Destroy all lines. You can go all-city and not emulate a king… You don't want to be the King of the Line, you don't want to be king of anything… Kings make subway lines, monuments, buildings, highways, those are the things you should be bombing, destroying, re-crafting, re-coloring, re-making. "I am concerned about idiots posing as kings / What are we to rule? I thought we're supposed to sing…" Yeah, let that Krylon can sing with color that elevates and harmonizes with that nozzle hiss, that can-shaking clank… Get to writing… Get to bombing, throwing-up, tagging… Get up with that window down whole car burners that run back-to-back… Let your name be known from Pelham Bay to Coney Isle and out to Jamaica Plains, and know that name means nothing except resistance, destruction, denial of control. I want a nightmare of color to shock the complacent and worry parents and anger authorities.


And I am not just talking about ZEPHYR or LEE or MONO, DONDI or SEEN (even though this is the best tag ever in my opinion, recognition manifest in the words "BEEN SEEN" on the side of a train) or even IZ the WIZ or any of the recognized masters of a lost age. I am talking about MADR (with his three story high paint rollered letters on the side of the wall above the New Utrecht Avenue stop on 'N' line) and ZECT and MOOSE and all the toy shit I see between the 9th ave and 36th street stops on 'D' line (and I love the comments on that page), or painted on the sides of taller residential houses that are unfortunate enough to abut some lower structure. I am talking about whoever paints those wack-ass white pac-mans just below the roof level of buildings, defying gravity to 'get up'… I want to give props to the kids who faced with modernized graffiti-proofed trains decided to steal a case of those "Hello, My name is" stickers from school or work or church or wherever, and started tagging those and sticking them all over the place. I want to credit the ingenuity of the guy who first decided homemade stencils made for quicker work in places you might not be able to get away with making the outline, doing the fill-in… And all the sticker art that is plastered on construction sites and alley walls, I admire the effort to make those glossy adhesives, even as I am suspicious of the expense… I hope those guys are somehow stealing the resources to make those things, not spending the last pennies of their bike messenger jobs, or worse yet, just tapping into their trust funds… But fuck it, I want it all out there, from the most primitive scrawl to the deepest 3D complicated shit.

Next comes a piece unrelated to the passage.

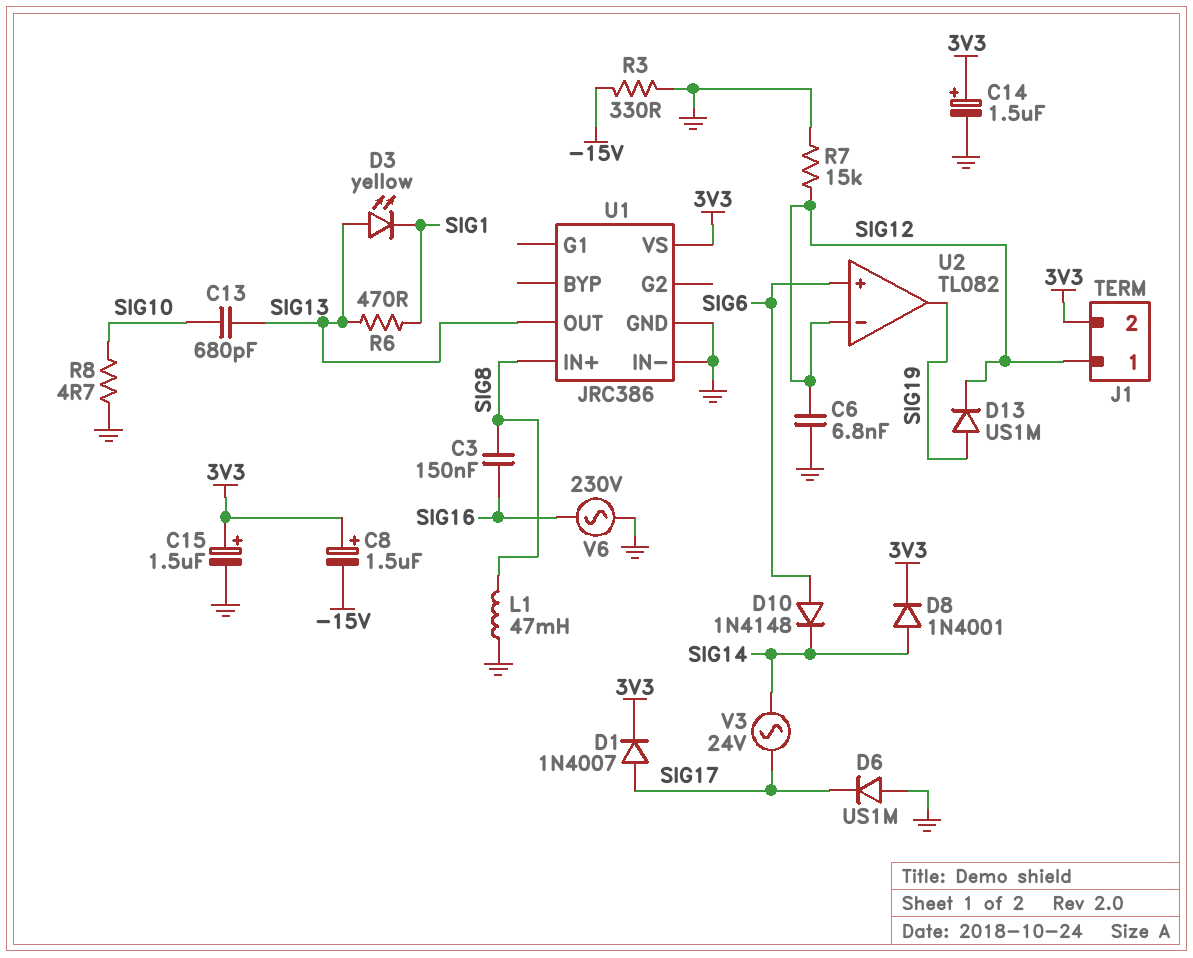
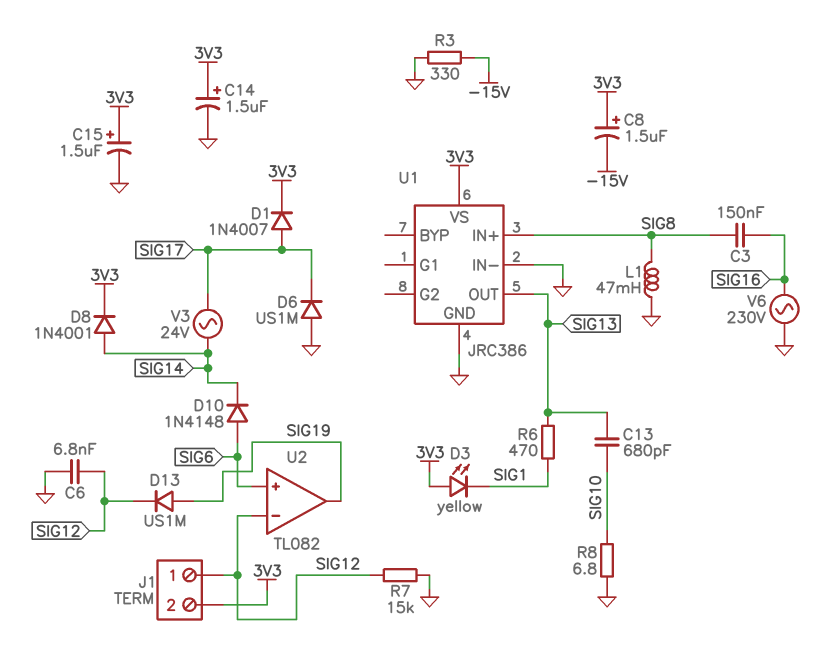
D3: LED yellow (A SIG13, K SIG1) -> LED yellow (A 3V3, K SIG1)
R8: 4.7 (GND, SIG10) -> 6.8 (GND, SIG10)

Bomb the City. Tear the shit open with bubble-letter shaped wounds of blood red and gan-green and bone white, and some kind of fucked up alien blue. Do something. 'Write.' 'Writing' means to write graffiti, or at least in certain contexts it does without any doubt. No one thinks you are going to write a poem or a novel or a fucking dissertation. This here, this is the only writing I do, for what it's worth (nothing. Less than nothing) - Here, but there is also my academic writing, wherein I do my own form of academic graffiti, using footnotes for colloquial explanations, asides, tangents… I interject the personal. I try to disrupt the artificiality of academic paper with another voice I have at my disposal. A voice not unlike the one I often use to write here, a voice that can't help but be skeptical and irreverent and calls into question the whole endeavor - but it is also measured, apportioned, used with care, sometimes not used at all - And I want to let it free. Not in the body of those works, still relegated to the formality of footnotes, as I think that lends it is subversive quality, but also wildly, wantonly, attacking academia even as it takes part in its rituals. Bombing that paper with little throw-ups. Just writing.